Have you all analyzed the cost of compliance of documenting
following all of the requirements to achieve a Safe Harbor
status, and what additional compliance costs that is going to
impose on some of these small community banks that simply don't
have the staffing that would be required to properly implement
this rule?
Ms. Cochran. Yes, we did consider, as Pete talked about
earlier, the cost of compliance and other impacts of this
regulation. Our sense is that, given how much underwriting
practices have changed, this is not a significant deviation
from what people are doing now.
Obviously, there are always concerns when a new rule comes
in and people need to calibrate and make sure that they are in
compliance. That is why we are working so hard on the
regulation implementation efforts, to make sure that we
facilitate that process as much as we can.
We are very sensitive to the concerns of small institutions
on this, and that is why we are providing a compliance guidance
and videos and all of the other things that Pete talked about.
Mr. Barr. My time has expired. I yield back.
Chairwoman Capito. Mr. Murphy?
Mr. Murphy. Thank you, Madam Chairwoman. And thank you both
for your testimony.

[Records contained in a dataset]
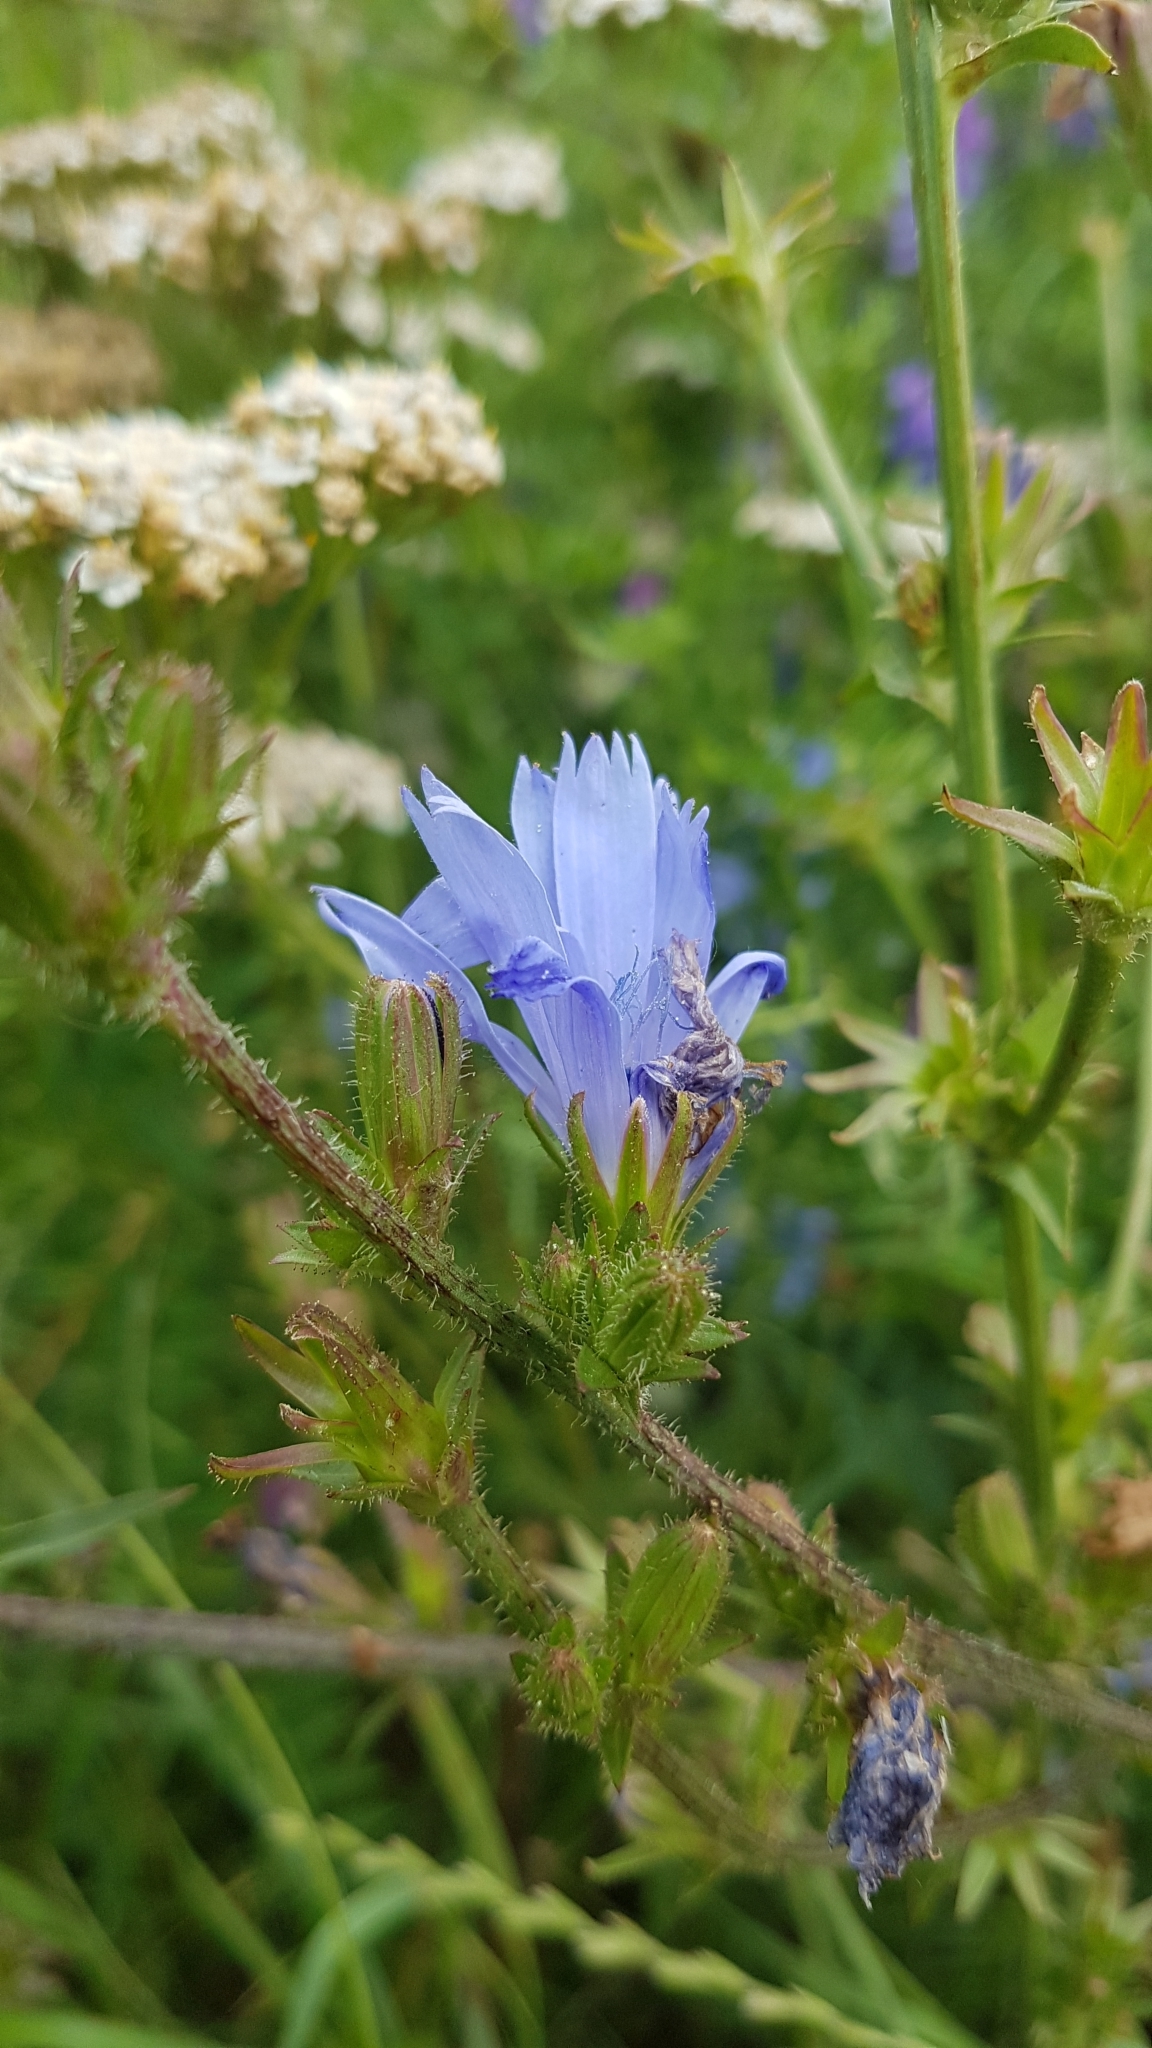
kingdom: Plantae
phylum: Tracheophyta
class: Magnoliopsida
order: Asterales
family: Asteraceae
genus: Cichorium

---

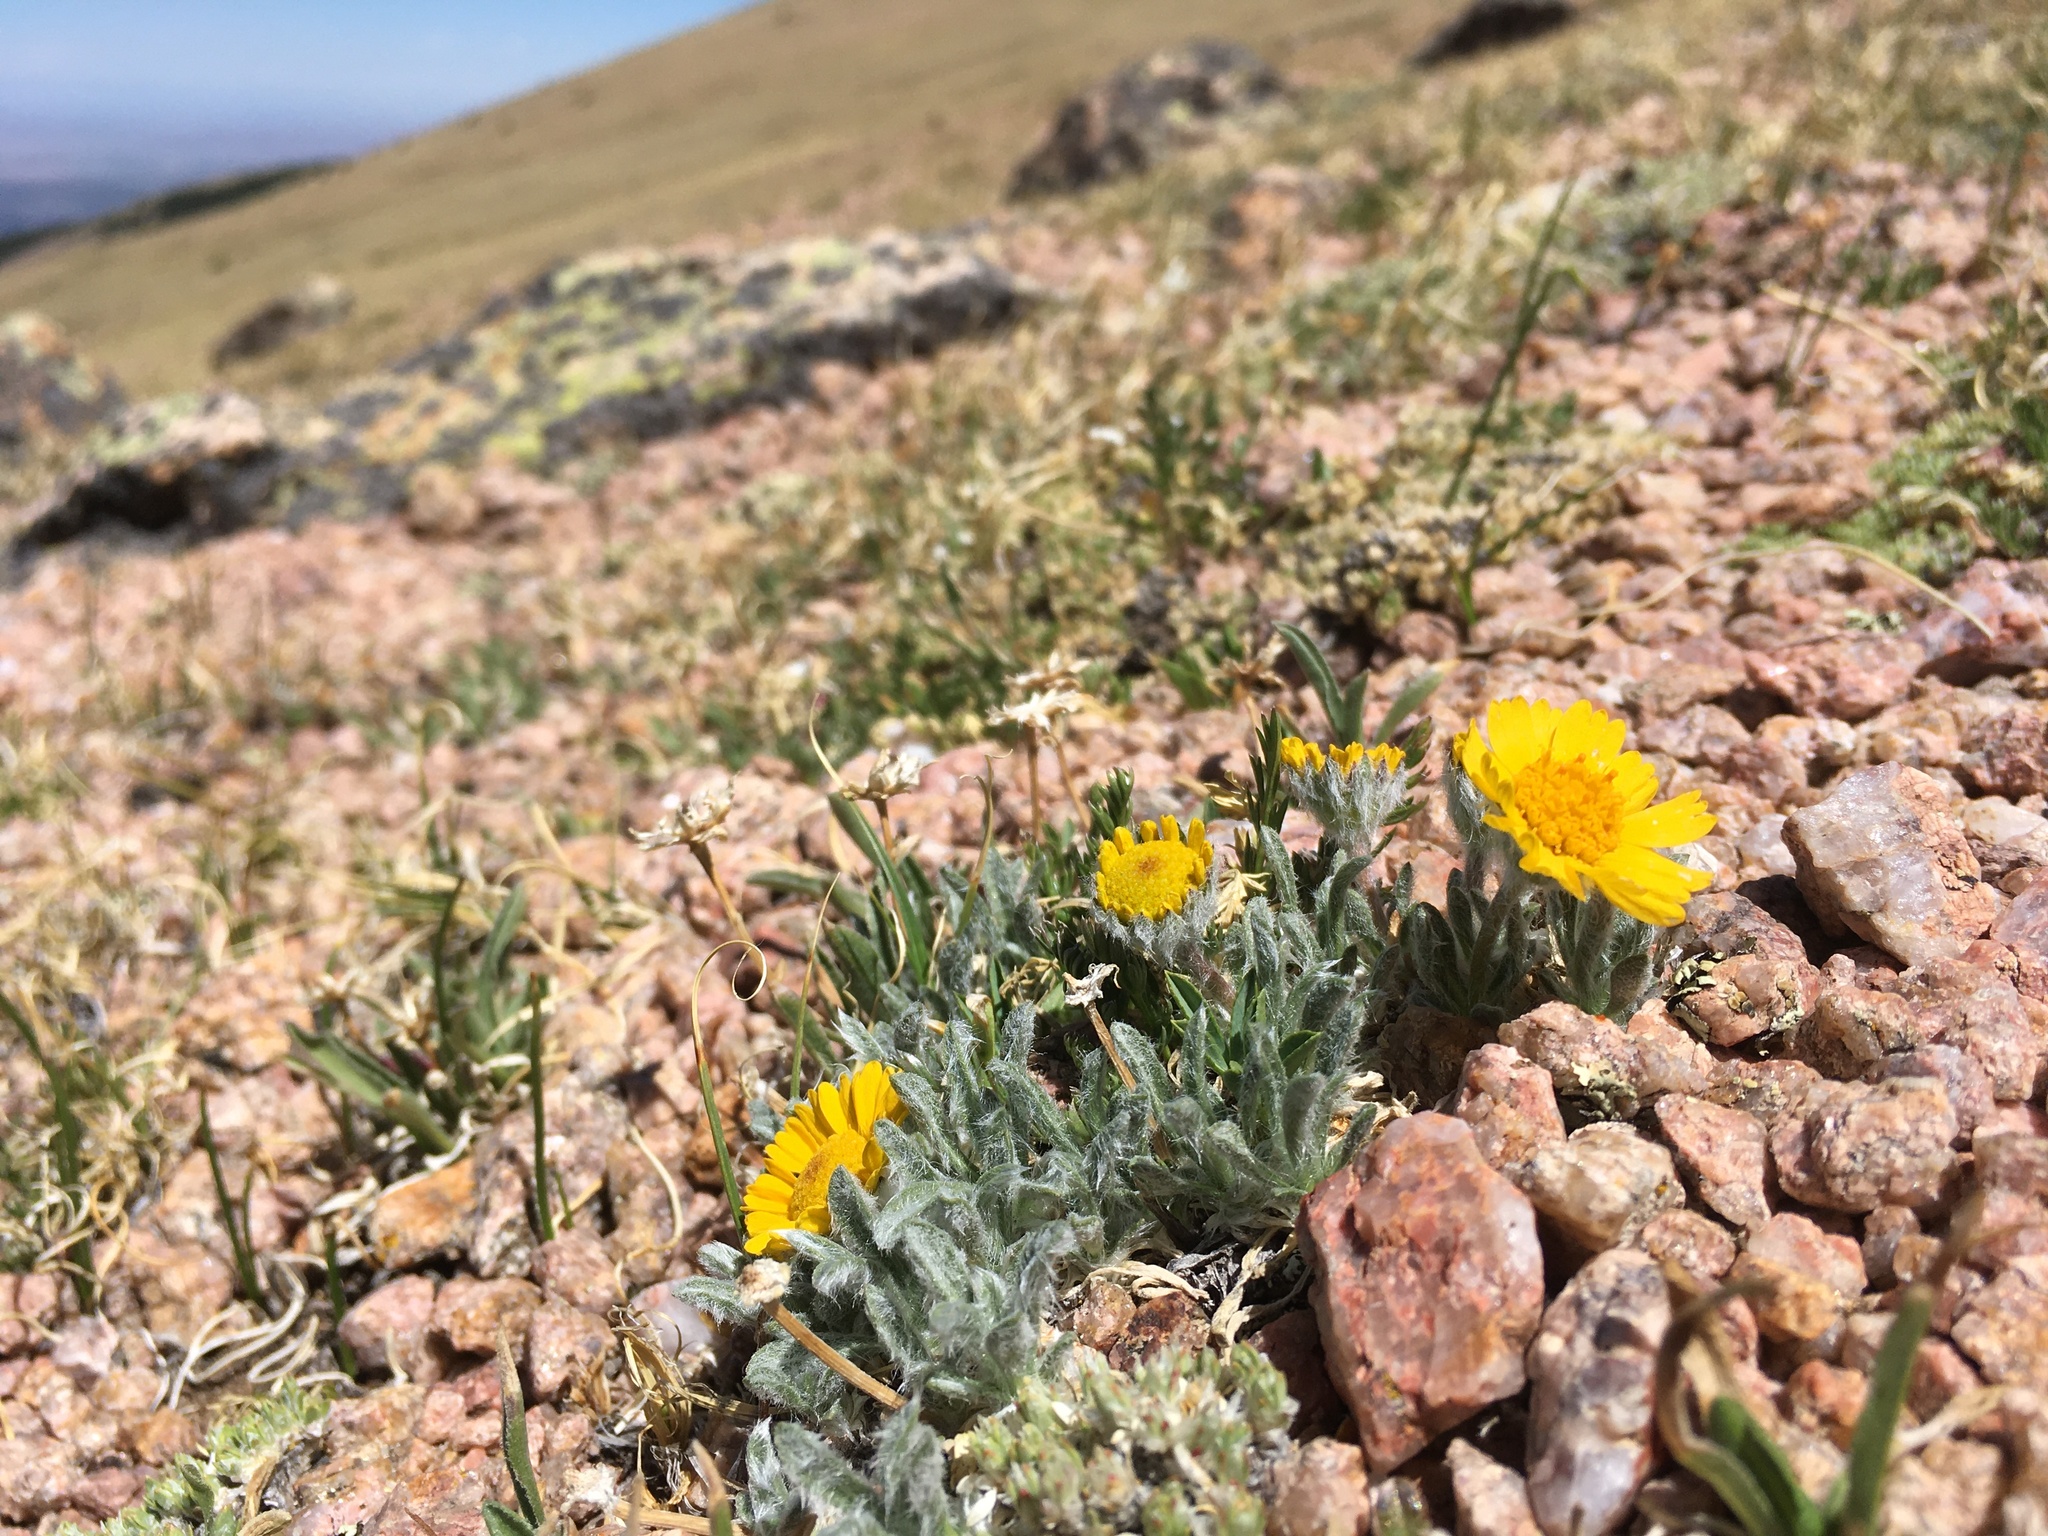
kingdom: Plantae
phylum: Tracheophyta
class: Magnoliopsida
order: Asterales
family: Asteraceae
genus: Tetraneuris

==

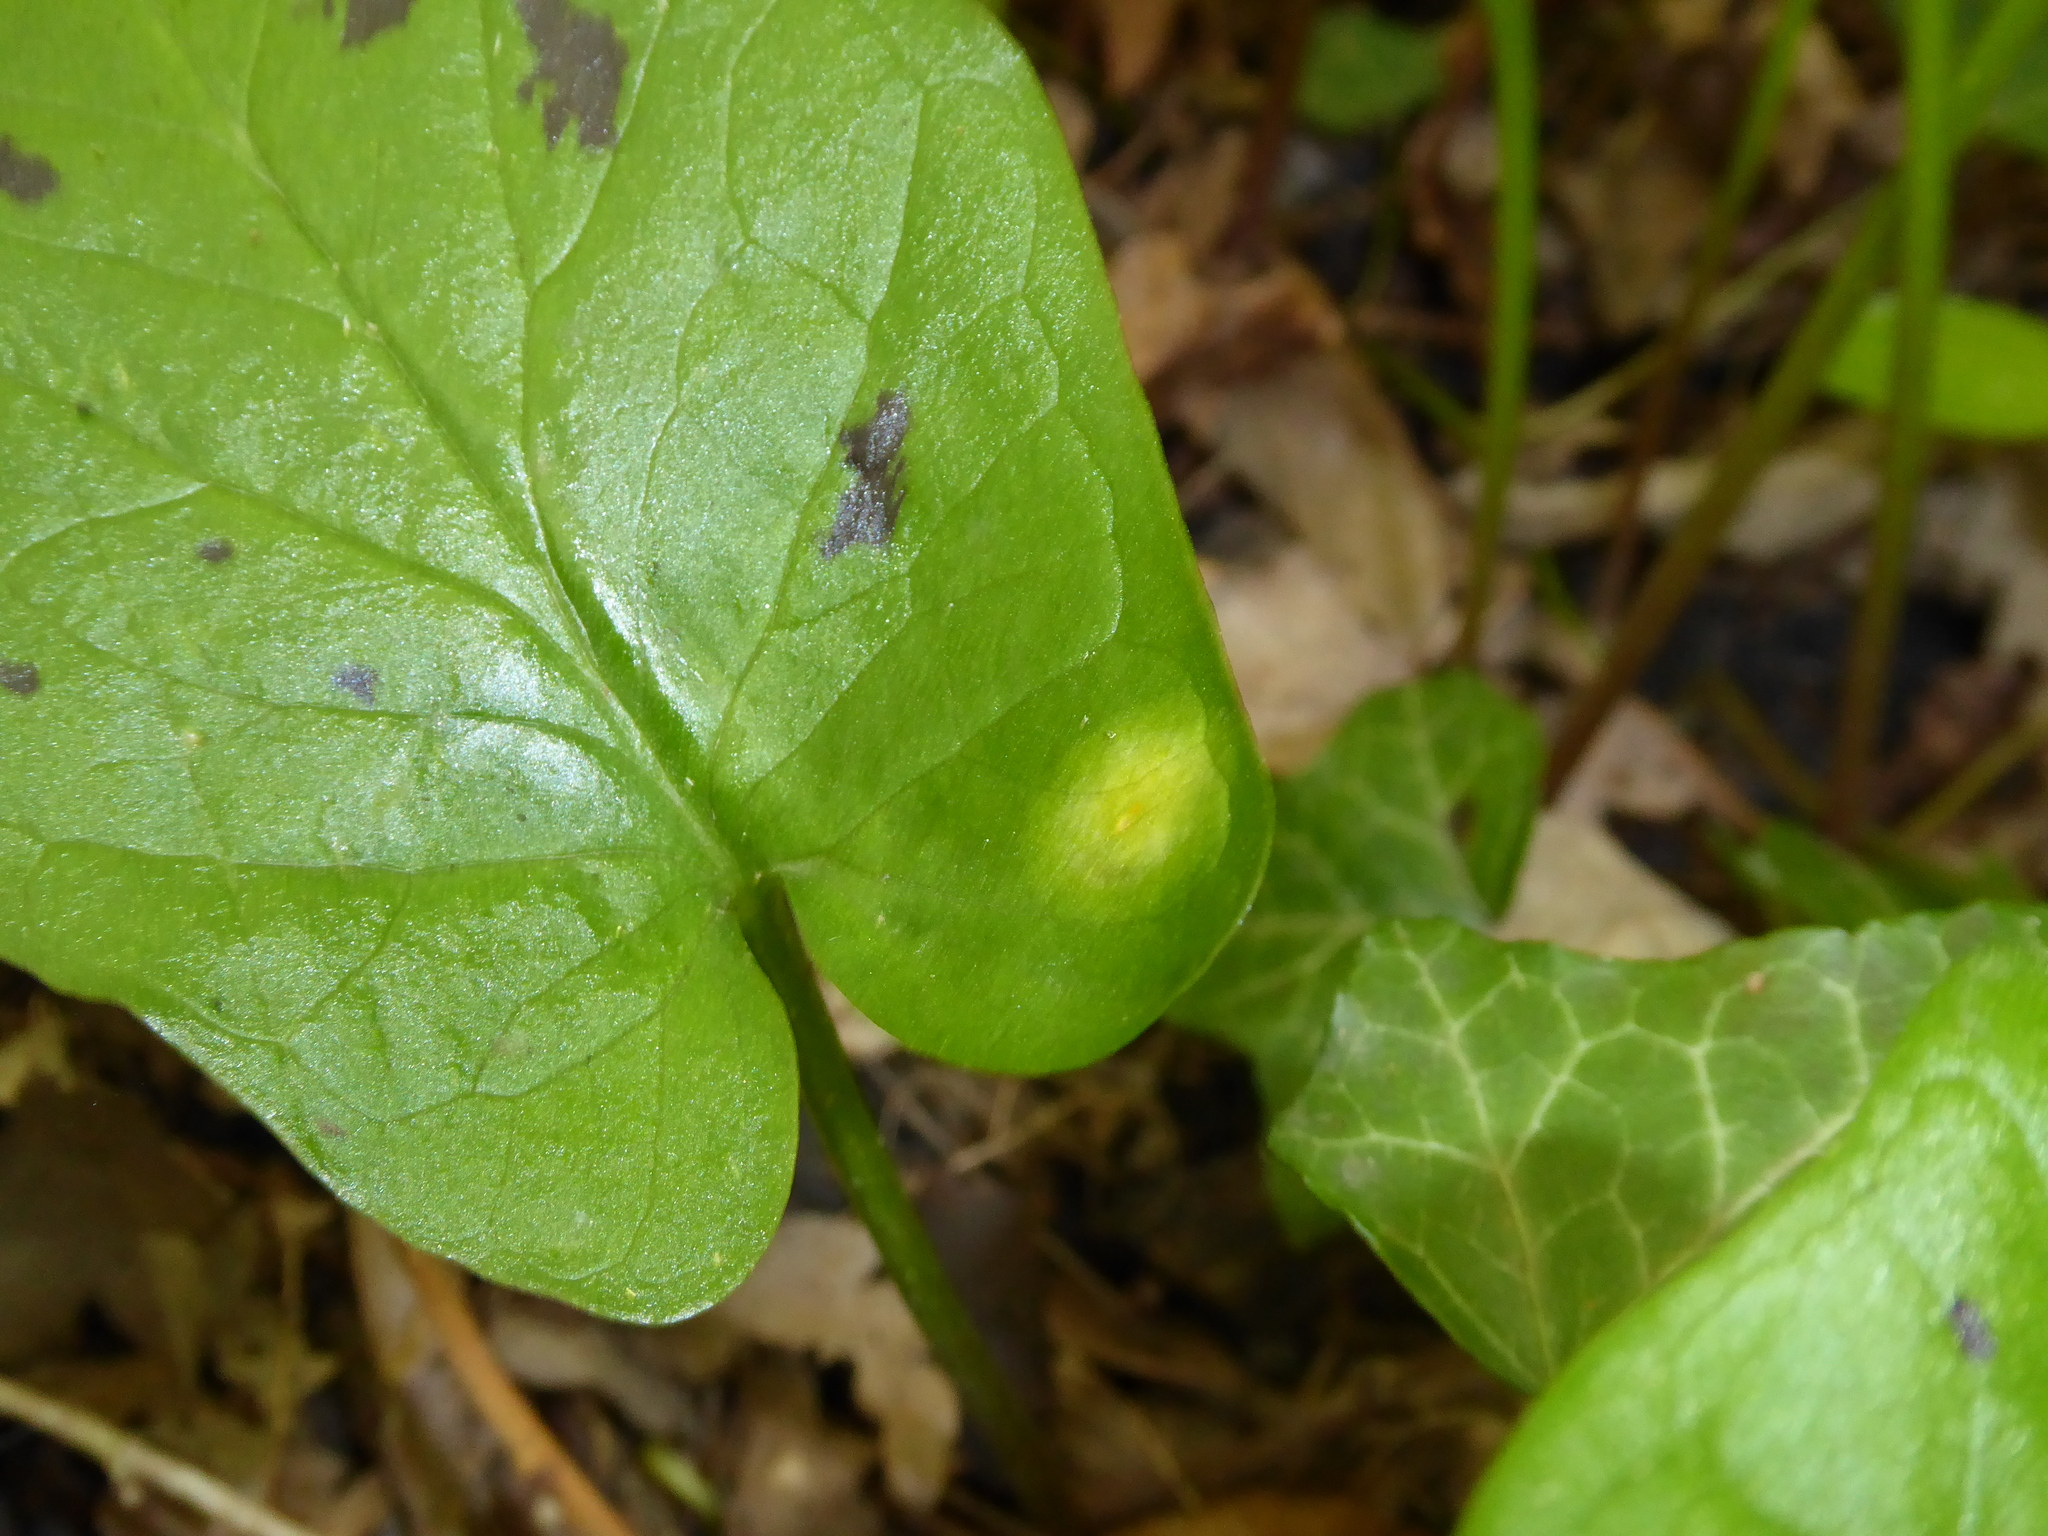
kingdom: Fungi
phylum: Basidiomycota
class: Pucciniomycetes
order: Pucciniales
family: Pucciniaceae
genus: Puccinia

▸ **Task instructions**
A – According to the hearing transcript, what is Ms. Cochran's agency providing because it is sensitive to the concerns of small institutions?
B – Extend the hearing transcript, beginning after its final line.

▸ **Outputs for the tasks**
A – Compliance guidance, videos, and all of the other things that Pete talked about.

B –
Back to this 3 percent rule. It looks like originally the
threshold was $75,000 and now it is $100,000. Number one, how
did you come to raise it? What happened there?
And then number two, did you think of tying this to an
average cost for an area, considering that New York City might
be different than a rural area in my district?
Ms. Cochran. We looked at this issue and we received
extensive comment on it. We did what analysis we could around
the costs to try and calibrate properly. I don't know that we
got a suggestion specifically about average costs in specific
areas, so that might be something that would be helpful to
follow up on.
It certainly was a concern and we adjusted significantly
from the proposal because we thought more flexibility was
needed. We understand that there are certain costs in
originating a loan that don't vary much based on the principal
side and so we were trying to accommodate that rule in how we
set the threshold. So it is something to which we are very
sensitive.
Mr. Murphy. Okay, so you would be open to perhaps tying it
to an average rate for a market, because as was mentioned
earlier, there are a certain amount of fixed costs that do go
into issuing these mortgages?
Ms. Cochran. We did the best analysis we could with the
information we had. I would be very interested in talking to
you about the idea. Obviously, it is something we have to look
at.
Mr. Murphy. Okay. One more question. With this Safe Harbor
approach, the CFPB is giving lenders the ability to know and
say that certain people meet this ability-to-repay standard.
Does this create an implicit inability to repay for loans that
are outside QM?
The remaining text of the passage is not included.